3
Он потерял популярность.
Он потерял надежду на реализацию своего историко-государственного плана. Он потерял веру в друзей.
Он потерял веру в возможность создания прочного дома.
Ему оставалось – понимание и признание в будущем, а в настоящем – самоуважение, т. е. незапятнанная честь. Честь, понимаемая широко. Его честь как подлинного русского дворянина. Его честь как подлинного русского литератора. Его честь как человека долга.
Он много думал об этом в тридцатые годы – о чести и долге. "Береги честь смолоду". Он писал в одной из статей 1836 года:
"Независимость и самоуважение одни могут нас возвысить над мелочами жизни и бурями судьбы".
В том же году он начал перекладывать в стихи эпизод из книги Потоцкого "Рукопись, найденная в Сарагосе".
Альфонс садится на коня;
Ему хозяин держит стремя.
"Сеньор, послушайте меня:
Пускаться в путь теперь не время,
В горах опасно, ночь близка,
Другая вента далека…"
– "Мне путешествие привычно
И днем и ночью – был бы путь, –
Тот отвечает, – неприлично
Бояться мне чего-нибудь.
Я дворянин, – ни чорт, ни воры
Не могут удержать меня,
Когда спешу на службу я".
И дон Альфонс коню дал шпоры,
И едет рысью. Перед ним
Одна идет дорога в горы
Ущельем тесным и глухим.
Вот выезжает он в долину;
Какую ж видит он картину?
Кругом пустыня, дичь и голь,
А в стороне торчит глаголь,
И на глаголе том два тела
Висят. Закаркав, отлетела
Ватага черная ворон,
Лишь только к ним подъехал он.
То были трупы двух гитанов,
Двух славных братьев-атаманов,
Давно повешенных и там
Оставленных в пример ворам.
Дождями небо их мочило,
А солнце знойное сушило,
Пустынный ветер их качал,
Клевать их ворон прилетал.
И шла молва в простом народе,
Что, обрываясь по ночам,
Они до утра на свободе
Гуляли, мстя своим врагам.
Альфонсов конь всхрапел и боком
Прошел их мимо, и потом
Понесся резво, легким скоком,
С своим бесстрашным седоком.
Это отрывок. Вообще многие пушкинские шедевры последних двух лет – отрывки. Факт этот имеет свое объяснение.
В последние годы совершенство пушкинского мышления, гениальный лаконизм и насыщенность его мысли стали таковы, что появился разрыв между этим лаконизмом совершенства и даже теми блестящими средствами выражения, которыми владел Пушкин.
*****
- _Задания_
**A.** Ответьте на вопросы по тексту о Пушкине:
(i) В каком году была написана статья, из которой приведены слова о независимости и самоуважении?
(ii) Из какой книги взят эпизод, который он начал перекладывать в стихи?
(iii) Кем были двое повешенных, к которым подъехал Альфонс?
**B.** Продолжите текст о Пушкине, начав сразу после его последнего предложения.

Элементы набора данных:
*****
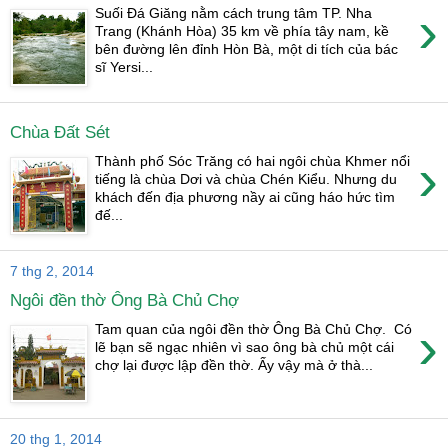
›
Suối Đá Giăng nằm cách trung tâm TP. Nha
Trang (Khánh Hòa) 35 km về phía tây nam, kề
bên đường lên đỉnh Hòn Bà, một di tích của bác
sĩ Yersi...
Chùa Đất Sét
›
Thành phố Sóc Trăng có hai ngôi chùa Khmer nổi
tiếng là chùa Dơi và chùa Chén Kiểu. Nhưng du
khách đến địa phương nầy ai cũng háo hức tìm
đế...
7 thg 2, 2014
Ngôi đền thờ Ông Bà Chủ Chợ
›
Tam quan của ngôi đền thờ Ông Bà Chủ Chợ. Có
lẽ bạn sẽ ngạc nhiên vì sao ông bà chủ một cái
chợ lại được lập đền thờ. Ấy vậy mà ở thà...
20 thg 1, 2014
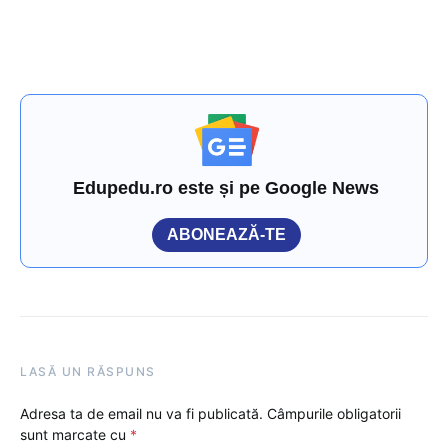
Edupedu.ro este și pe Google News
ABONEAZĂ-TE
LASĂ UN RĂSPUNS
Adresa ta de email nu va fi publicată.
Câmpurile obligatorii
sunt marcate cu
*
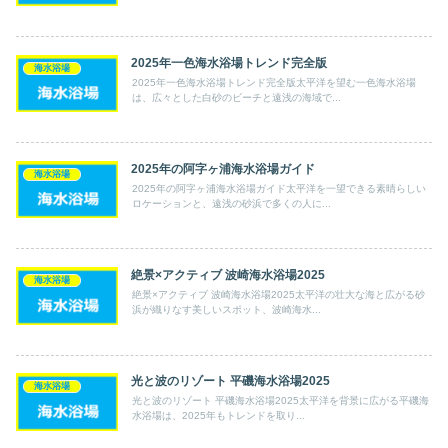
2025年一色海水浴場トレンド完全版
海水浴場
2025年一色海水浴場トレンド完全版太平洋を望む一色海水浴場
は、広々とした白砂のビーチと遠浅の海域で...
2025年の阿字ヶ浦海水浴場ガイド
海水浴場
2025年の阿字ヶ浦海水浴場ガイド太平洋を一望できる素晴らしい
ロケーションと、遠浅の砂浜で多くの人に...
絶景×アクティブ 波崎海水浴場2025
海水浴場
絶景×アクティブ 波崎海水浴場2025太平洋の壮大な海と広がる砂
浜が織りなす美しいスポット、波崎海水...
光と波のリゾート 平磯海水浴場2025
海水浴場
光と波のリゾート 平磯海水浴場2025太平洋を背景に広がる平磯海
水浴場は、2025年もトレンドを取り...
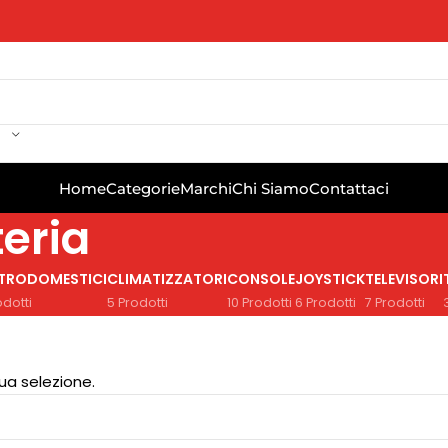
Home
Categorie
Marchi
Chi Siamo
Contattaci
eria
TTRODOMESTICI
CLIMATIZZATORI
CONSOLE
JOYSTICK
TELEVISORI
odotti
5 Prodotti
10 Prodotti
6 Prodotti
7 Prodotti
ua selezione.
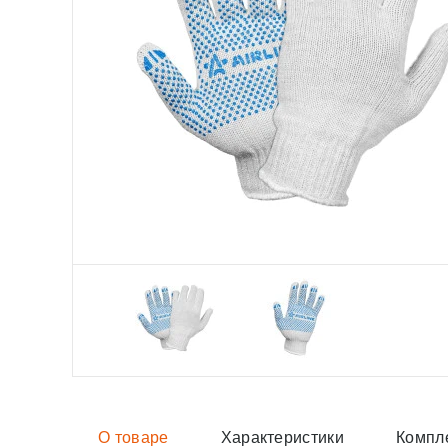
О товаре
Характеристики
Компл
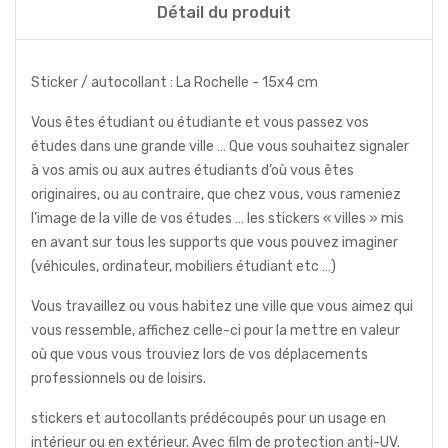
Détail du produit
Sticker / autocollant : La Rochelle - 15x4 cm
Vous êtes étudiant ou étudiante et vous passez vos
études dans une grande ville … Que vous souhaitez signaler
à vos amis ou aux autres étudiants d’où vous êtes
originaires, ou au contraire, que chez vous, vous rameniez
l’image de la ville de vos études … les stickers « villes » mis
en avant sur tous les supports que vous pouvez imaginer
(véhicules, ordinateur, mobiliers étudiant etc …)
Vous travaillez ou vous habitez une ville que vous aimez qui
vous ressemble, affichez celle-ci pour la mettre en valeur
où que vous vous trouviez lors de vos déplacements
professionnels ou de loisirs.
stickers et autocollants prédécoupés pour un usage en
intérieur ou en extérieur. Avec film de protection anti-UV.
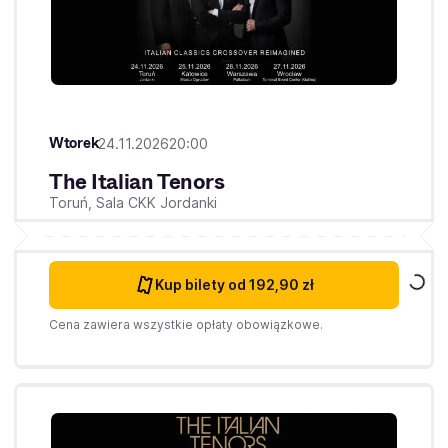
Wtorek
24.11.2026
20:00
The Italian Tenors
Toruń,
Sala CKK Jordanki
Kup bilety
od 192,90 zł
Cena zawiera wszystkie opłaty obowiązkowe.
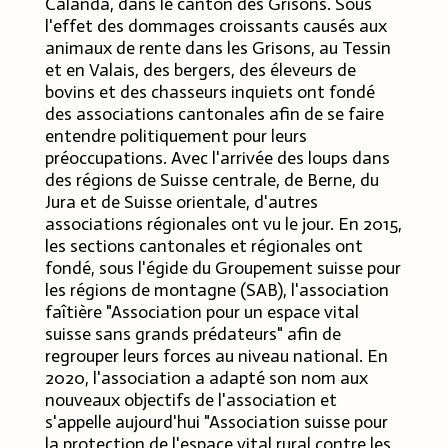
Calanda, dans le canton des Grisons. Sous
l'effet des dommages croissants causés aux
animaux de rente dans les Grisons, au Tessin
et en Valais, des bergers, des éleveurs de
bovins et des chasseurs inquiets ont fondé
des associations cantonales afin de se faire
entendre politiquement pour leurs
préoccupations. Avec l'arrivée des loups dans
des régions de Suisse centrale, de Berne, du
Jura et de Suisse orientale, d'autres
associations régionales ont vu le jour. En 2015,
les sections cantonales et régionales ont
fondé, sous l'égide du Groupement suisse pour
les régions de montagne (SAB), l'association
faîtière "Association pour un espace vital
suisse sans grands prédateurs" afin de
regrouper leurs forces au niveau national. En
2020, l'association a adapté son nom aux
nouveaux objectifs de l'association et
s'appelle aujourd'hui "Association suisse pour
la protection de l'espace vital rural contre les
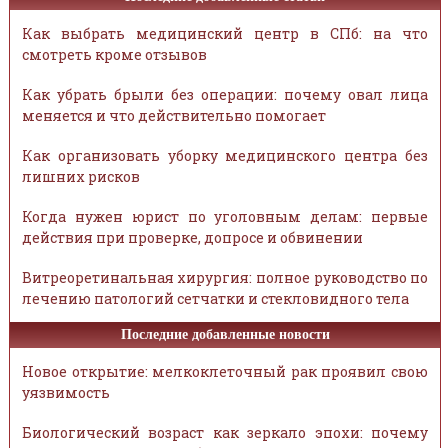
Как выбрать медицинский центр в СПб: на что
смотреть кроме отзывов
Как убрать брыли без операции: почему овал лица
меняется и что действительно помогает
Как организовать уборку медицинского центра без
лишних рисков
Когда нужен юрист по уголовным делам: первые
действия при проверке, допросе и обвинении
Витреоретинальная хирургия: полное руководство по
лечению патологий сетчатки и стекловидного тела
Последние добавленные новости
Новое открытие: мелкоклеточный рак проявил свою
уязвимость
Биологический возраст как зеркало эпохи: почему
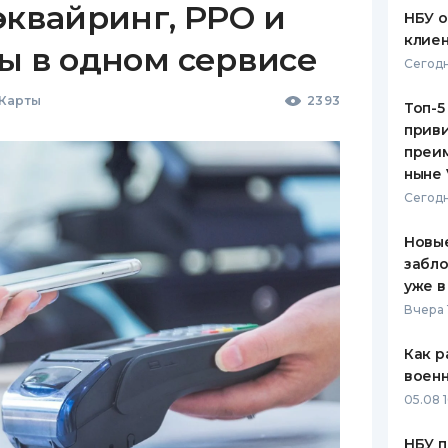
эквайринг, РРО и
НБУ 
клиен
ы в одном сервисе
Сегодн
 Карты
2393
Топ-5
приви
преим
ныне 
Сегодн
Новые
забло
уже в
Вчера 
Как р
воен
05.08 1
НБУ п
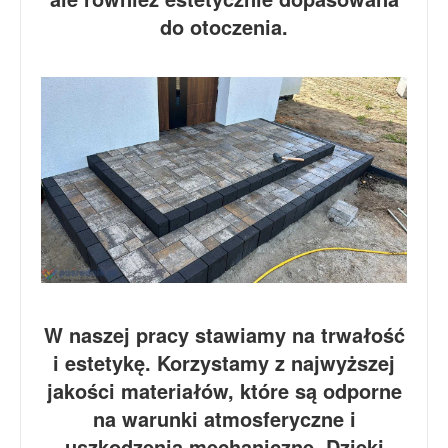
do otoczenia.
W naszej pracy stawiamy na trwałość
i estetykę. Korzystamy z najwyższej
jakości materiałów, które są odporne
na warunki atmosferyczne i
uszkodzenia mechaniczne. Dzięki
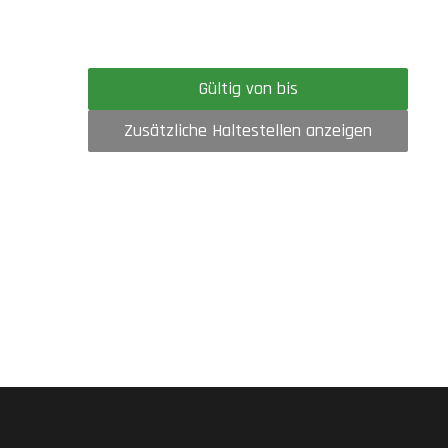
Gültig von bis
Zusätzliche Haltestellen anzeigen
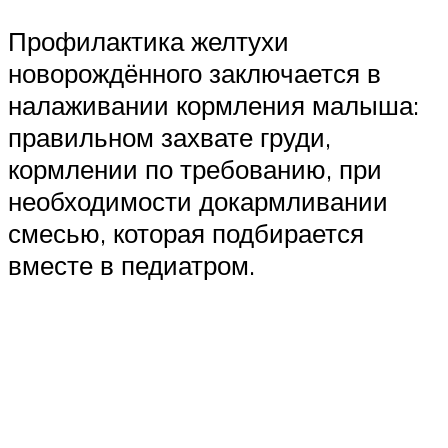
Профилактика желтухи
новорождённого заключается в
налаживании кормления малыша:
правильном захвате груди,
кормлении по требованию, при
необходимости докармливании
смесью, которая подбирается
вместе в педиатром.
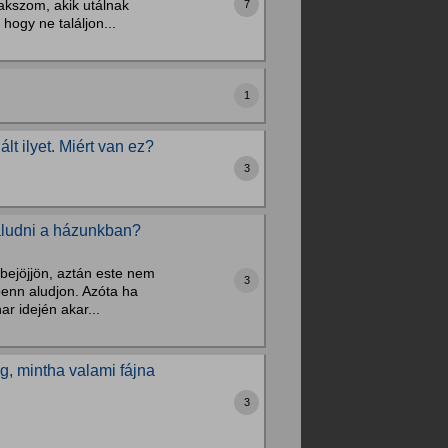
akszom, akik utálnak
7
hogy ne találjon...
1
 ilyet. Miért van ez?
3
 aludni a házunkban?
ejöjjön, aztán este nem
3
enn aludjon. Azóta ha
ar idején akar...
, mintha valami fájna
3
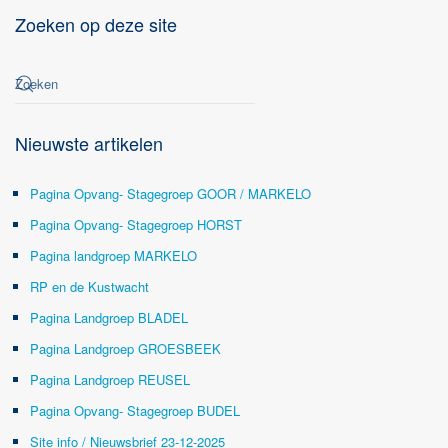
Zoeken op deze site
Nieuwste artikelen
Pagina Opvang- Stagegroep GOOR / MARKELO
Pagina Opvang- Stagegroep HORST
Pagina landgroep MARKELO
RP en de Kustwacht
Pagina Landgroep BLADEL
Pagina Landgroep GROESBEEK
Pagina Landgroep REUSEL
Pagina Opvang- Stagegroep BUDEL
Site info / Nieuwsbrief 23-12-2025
*****
- _Ответы_
**A.**
(i) В 1836 году.
(ii) Из книги Потоцкого «Рукопись, найденная в Сарагосе».
(iii) Двумя гитанами, славными братьями-атаманами.

**B.**
Внутренний сюжет его стихов – мысль – часто выстраивался прежде, чем сюжет внешний. Сюжет внутренний обгонял сюжет внешний. И стихотворение, по видимости оставаясь отрывком, было тем не менее внутренне закончено. Поэтому Пушкин и не дописывал его. Так было с поэмой "На Испанию родную…", так было с переложением из Библии "Когда владыка ассирийский…", так было и со стихами об Альфонсе. Все было сказано. Было создано стихотворение о человеке чести. Дворянине в высшем – внесоциальном – смысле слова. О человеке, для которого понятия чести и долга сливаются. Для которого не убедительны резоны бытового здравомыслия. Никакие силы земные или подземные – не могут заставить его поступиться честью. Не выполнить долг. Он – бесстрашен.
Это и был внутренний сюжет. Внешняя законченность уже роли не играла.
Речь шла о том, что в любых условиях надо выполнять свой долг до конца.
4
В дни своей молодости он с надеждой смотрел на Европу. Там рождались идеи и движения, которые, казалось, должны были вот-вот обновить мир. Там была древняя культура.
В дни его молодости Европа была для него надеждой.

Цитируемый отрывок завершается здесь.